Echoes (Time Hunter #6)

by Iain McLaughlin & Claire Bartlett

Telos, 2005

Having enjoyed the Time Hunter series up to that point, I felt that "The Severed Man" (#5) was Telos' first misstep: overwrought prose, clichéed and, at the end, when you at least thought that you would find out what had been going on, it turns out that you have to read the next book, "Echoes"!

Having now read "Echoes", I find out that actually that's not the case as "Echoes" does not really continue the story from "The Severed Man". The abrupt ending and unanswered questions of "The Severed Man" turn out to be that book's problem alone: it simply has an abrupt ending and unanswered questions! There are no answers in "Echoes", it leads on from the events of "The Severed Man", but is its own story.

If not a sequel to "The Severed Man", but a story in its own right, what does "Echoes" offer us. Sadly, not much. The prose has barely improved, still portentous yet also bland. Events unfold, but the story feels slight even for a novella (at least the narrative of "The Severed Man" got around a bit). "Echoes" is like some generic version of "Sapphire and Steel". The use of dialogue in the void scenes adds a certain eeriness and the characters of Tess and Mary had some spark, but mostly we have clichéed characters and clichéed events unfolding. Honoré is little more than a bystander in events.

When we finally do get to the finale, Emily makes an intuitive leap that leaves the reader behind. The events don't make any sense even within the story's internal logic. I still don't really understand what was meant to have happened, nor is it a particularly happy ending, not that any of the characters seem to even notice!

A mediocre story with a poor ending is one thing, but "Echoes" is worse than that for I felt its ending artlessly promotes a hardline Catholic morality! The book turns into anti-abortion rhetoric, along the way portraying suicide as some unforgivable sin—see in the spoiler section for details.



One key connection between "The Severed Man" and "Echoes", the horned symbol, turns out to be nothing more than a coincidence, which is deeply annoying. Linking the two books merely offers false hope to the reader when both are just poorly explained.

Much of the story involves a superpowerful being, the boy, showing things to our regular characters to explain his fate: apart from making little sense (why doesn't he just explain it to them), this also removes any autonomy from our heroes. Thus, the story unfolds as it does not because of the characters' choices but through authorial fiat.

I referred above to a failure in the story's internal logic, which is this: why can the boy take John's timeline when he can only take someone's timeline with their consent (see p. 114)?
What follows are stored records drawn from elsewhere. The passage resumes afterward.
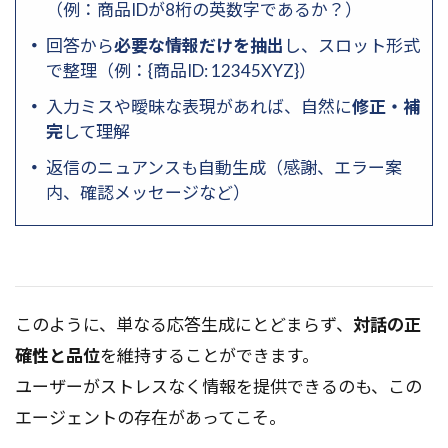
（例：商品IDが8桁の英数字であるか？）
回答から
必要な情報だけを抽出
し、スロット形式
で整理（例：{商品ID: 12345XYZ}）
入力ミスや曖昧な表現があれば、自然に
修正・補
完
して理解
返信のニュアンスも自動生成（感謝、エラー案
内、確認メッセージなど）
このように、単なる応答生成にとどまらず、
対話の正
確性と品位
を維持することができます。
ユーザーがストレスなく情報を提供できるのも、この
エージェントの存在があってこそ。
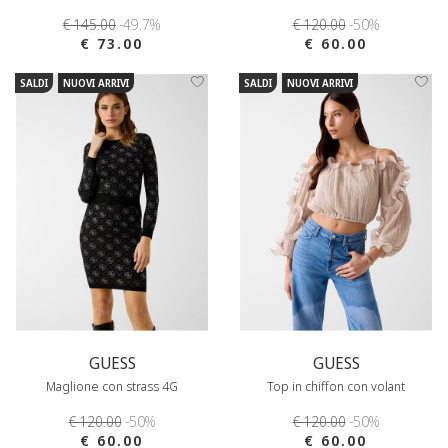
€ 145.00
-49.7%
€ 120.00
-50%
€ 73.00
€ 60.00
SALDI
NUOVI ARRIVI
SALDI
NUOVI ARRIVI
GUESS
GUESS
Maglione con strass 4G
Top in chiffon con volant
€ 120.00
-50%
€ 120.00
-50%
€ 60.00
€ 60.00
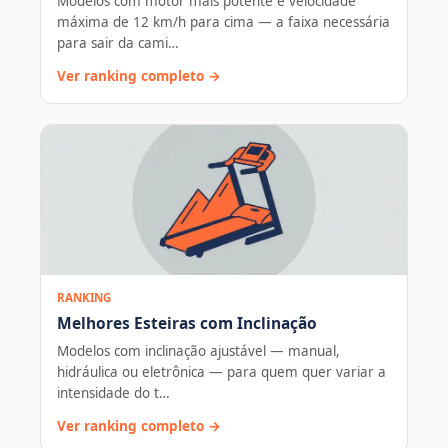
Modelos com motor mais potente e velocidade
máxima de 12 km/h para cima — a faixa necessária
para sair da cami…
Ver ranking completo →
RANKING
Melhores Esteiras com Inclinação
Modelos com inclinação ajustável — manual,
hidráulica ou eletrônica — para quem quer variar a
intensidade do t…
Ver ranking completo →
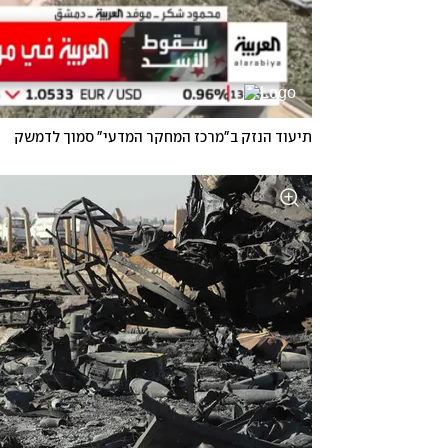
תיעוד הנזק ב"מרכז המחקר המדעי" סמוך לדמשק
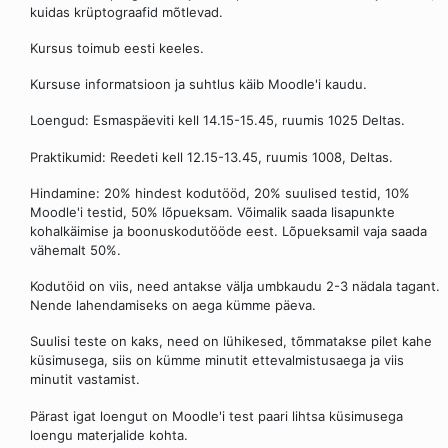
kuidas krüptograafid mõtlevad.
Kursus toimub eesti keeles.
Kursuse informatsioon ja suhtlus käib Moodle'i kaudu.
Loengud: Esmaspäeviti kell 14.15-15.45, ruumis 1025 Deltas.
Praktikumid: Reedeti kell 12.15-13.45, ruumis 1008, Deltas.
Hindamine: 20% hindest kodutööd, 20% suulised testid, 10%
Moodle'i testid, 50% lõpueksam. Võimalik saada lisapunkte
kohalkäimise ja boonuskodutööde eest. Lõpueksamil vaja saada
vähemalt 50%.
Kodutöid on viis, need antakse välja umbkaudu 2-3 nädala tagant.
Nende lahendamiseks on aega kümme päeva.
Suulisi teste on kaks, need on lühikesed, tõmmatakse pilet kahe
küsimusega, siis on kümme minutit ettevalmistusaega ja viis
minutit vastamist.
Pärast igat loengut on Moodle'i test paari lihtsa küsimusega
loengu materjalide kohta.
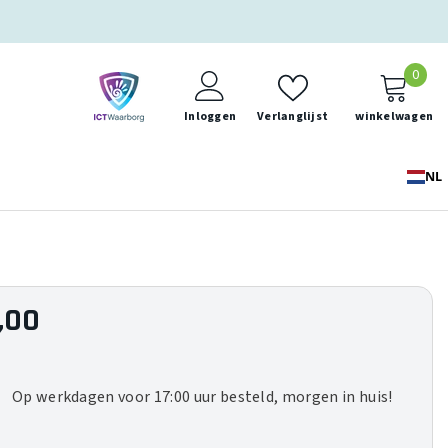
0
0
ite
Inloggen
Verlanglijst
winkelwagen
NL
,00
Op werkdagen voor 17:00 uur besteld, morgen in huis!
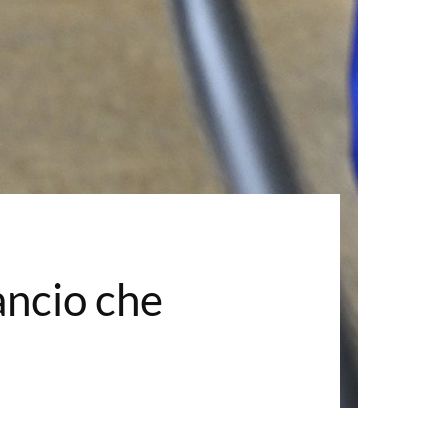
ancio che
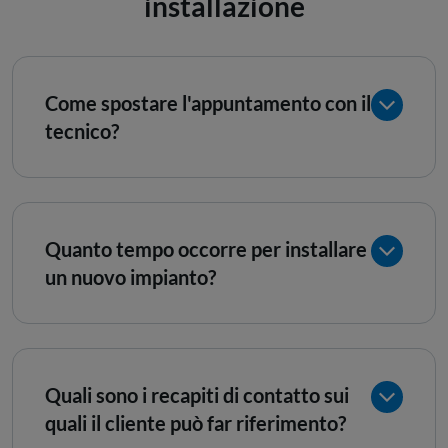
installazione
Come spostare l'appuntamento con il
tecnico?
Quanto tempo occorre per installare
un nuovo impianto?
Quali sono i recapiti di contatto sui
quali il cliente può far riferimento?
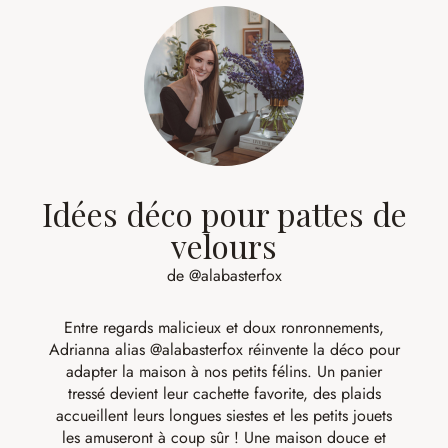
Idées déco pour pattes de
velours
de @alabasterfox
Entre regards malicieux et doux ronronnements,
Adrianna alias
@alabasterfox
réinvente la déco pour
adapter la maison à nos petits félins. Un panier
tressé devient leur cachette favorite, des plaids
accueillent leurs longues siestes et les petits jouets
les amuseront à coup sûr ! Une maison douce et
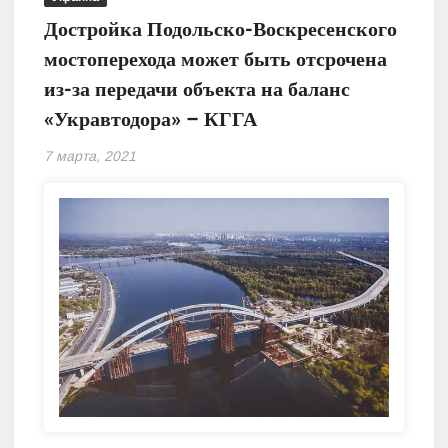
Достройка Подольско-Воскресенского
мостоперехода может быть отсрочена
из-за передачи объекта на баланс
«Укравтодора» – КГГА
7 марта, 2021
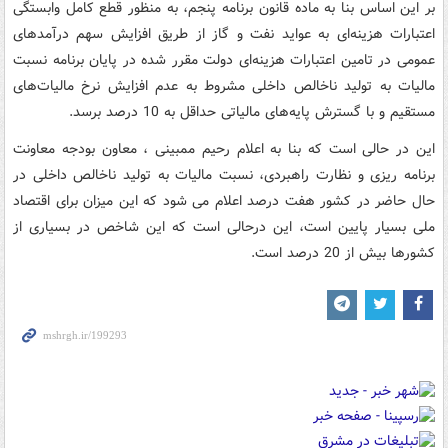
بر این اساس بنا به ماده قانون برنامه پنجم، به منظور قطع کامل وابستگی
اعتبارات هزینه‌ای به عواید نفت و گاز از طریق افزایش سهم درآمدهای
عمومی در تامین اعتبارات هزینه‌ای دولت مقرر شده در پایان برنامه نسبت
مالیات به تولید ناخالص داخلی مشروط به عدم افزایش نرخ مالیات‌های
مستقیم و با گسترش پایه‌های مالیاتی حداقل به 10 درصد برسد.
این در حالی است که بنا به اعلام رحیم ممبینی ، معاون بودجه معاونت
برنامه ریزی و نظارت راهبردی، نسبت مالیات به تولید ناخالص داخلی در
حال حاضر در کشور هفت درصد اعلام می شود که این میزان برای اقتصاد
ملی بسیار پایین است، این درحالی است که این شاخص در بسیاری از
کشورها بیش از 20 درصد است.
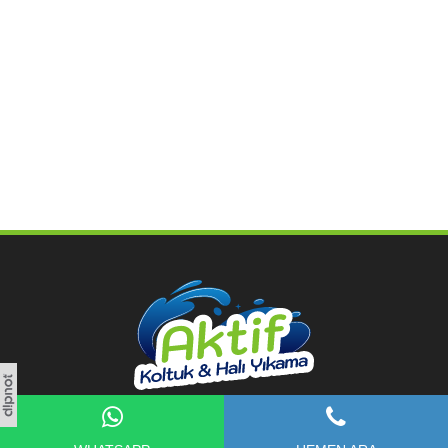
İLETİŞİM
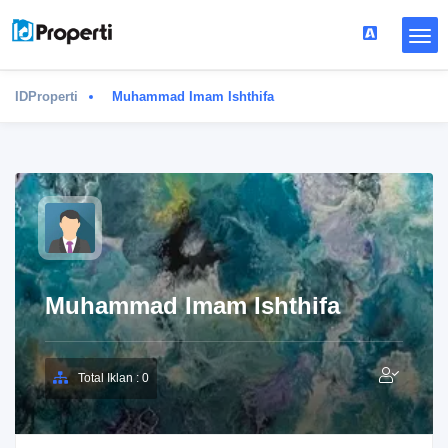
IDProperti
Muhammad Imam Ishthifa
Muhammad Imam Ishthifa
Total Iklan : 0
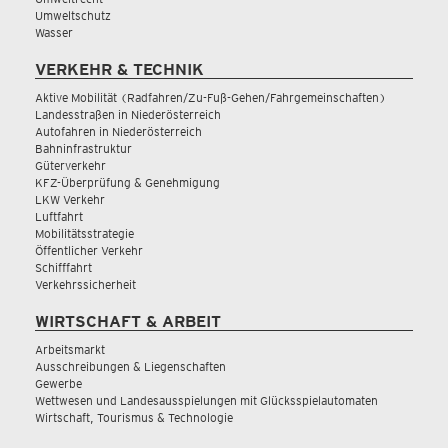
Umweltschutz
Wasser
VERKEHR & TECHNIK
Aktive Mobilität (Radfahren/Zu-Fuß-Gehen/Fahrgemeinschaften)
Landesstraßen in Niederösterreich
Autofahren in Niederösterreich
Bahninfrastruktur
Güterverkehr
KFZ-Überprüfung & Genehmigung
LKW Verkehr
Luftfahrt
Mobilitätsstrategie
Öffentlicher Verkehr
Schifffahrt
Verkehrssicherheit
WIRTSCHAFT & ARBEIT
Arbeitsmarkt
Ausschreibungen & Liegenschaften
Gewerbe
Wettwesen und Landesausspielungen mit Glücksspielautomaten
Wirtschaft, Tourismus & Technologie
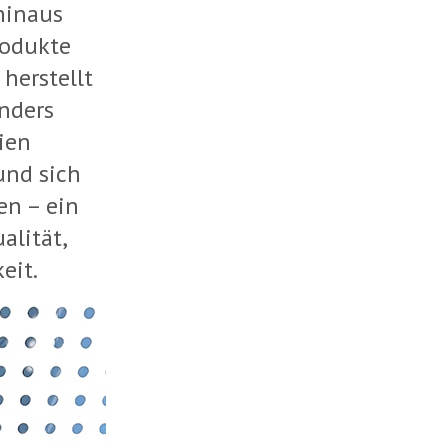
hinaus
rodukte
 herstellt
nders
ien
und sich
en – ein
alität,
eit.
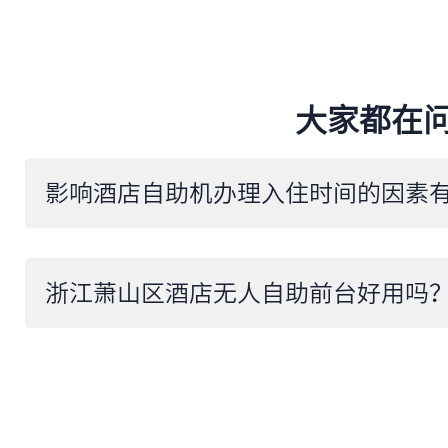
大家都在
​影响酒店自助机办理入住时间的因素
浙江萧山区酒店无人自助前台好用吗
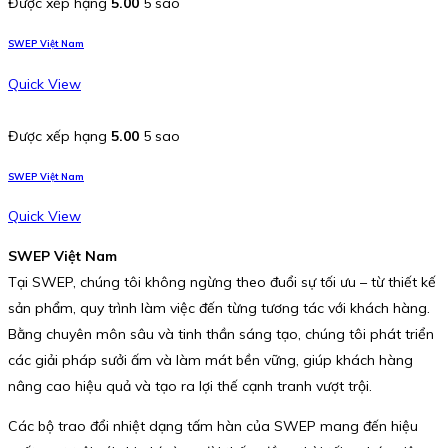
Được xếp hạng
5.00
5 sao
SWEP Việt Nam
Quick View
Được xếp hạng
5.00
5 sao
SWEP Việt Nam
Quick View
SWEP Việt Nam
Tại SWEP, chúng tôi không ngừng theo đuổi sự tối ưu – từ thiết kế
sản phẩm, quy trình làm việc đến từng tương tác với khách hàng.
Bằng chuyên môn sâu và tinh thần sáng tạo, chúng tôi phát triển
các giải pháp sưởi ấm và làm mát bền vững, giúp khách hàng
nâng cao hiệu quả và tạo ra lợi thế cạnh tranh vượt trội.
Các bộ trao đổi nhiệt dạng tấm hàn của SWEP mang đến hiệu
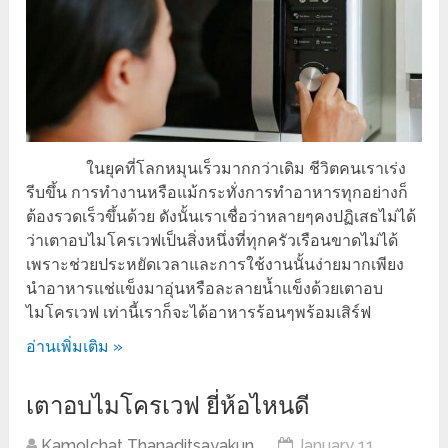
ในยุคที่โลกหมุนเร็วมากกว่าเดิม ชีวิตคนเราเร่ง
รีบขึ้น การทำงานหรือแม้กระทั่งการทำอาหารทุกอย่างก็
ต้องรวดเร็วขึ้นด้วย ดังนั้นเราเชื่อว่าหลายๆคงปฏิเสธไม่ได้
ว่าเตาอบไมโครเวฟเป็นสิ่งหนึ่งที่ทุกครัวเรือนขาดไม่ได้
เพราะช่วยประหยัดเวลาและการใช้งานนั้นง่ายมากเพียง
นำอาหารแช่แข็งมาอุ่นหรือละลายน้ำแข็งด้วยเตาอบ
ไมโครเวฟ เท่านี้เราก็จะได้อาหารร้อนๆพร้อมเสิร์ฟ
อ่านเพิ่มเติม »
เตาอบไมโครเวฟ ยี่ห้อไหนดี
Kamolchat Thanaditsayakun
January 11,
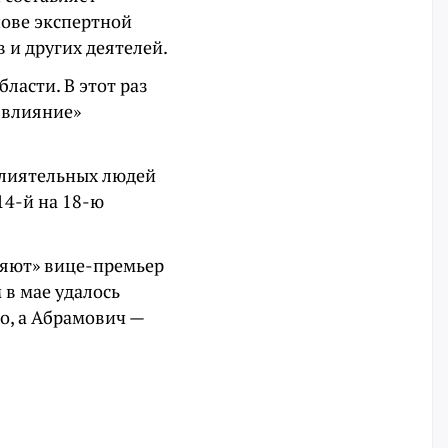
ове экспертной
 и других деятелей.
ласти. В этот раз
е влияние»
влиятельных людей
14-й на 18-ю
ляют» вице-премьер
в мае удалось
то, а Абрамович —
As for the unhappy ending that seems unnoticed by characters and authors: Patience and Mary are sent back to be brutally killed, while the mad cavewoman is sent back who-knows-where but now with her sanity destroyed.

To explain further my comments on the book's anti-abortion rhetoric, I note that the story, partly through Emily, partly more directly, rules that abortion (i.e. removing Tess's foetus from the timeline) must be avoided even at the cost of killing someone else (i.e. removing John from the timeline, someone who the story has already told us is basically an OK guy who has brought jobs and kindness to many people).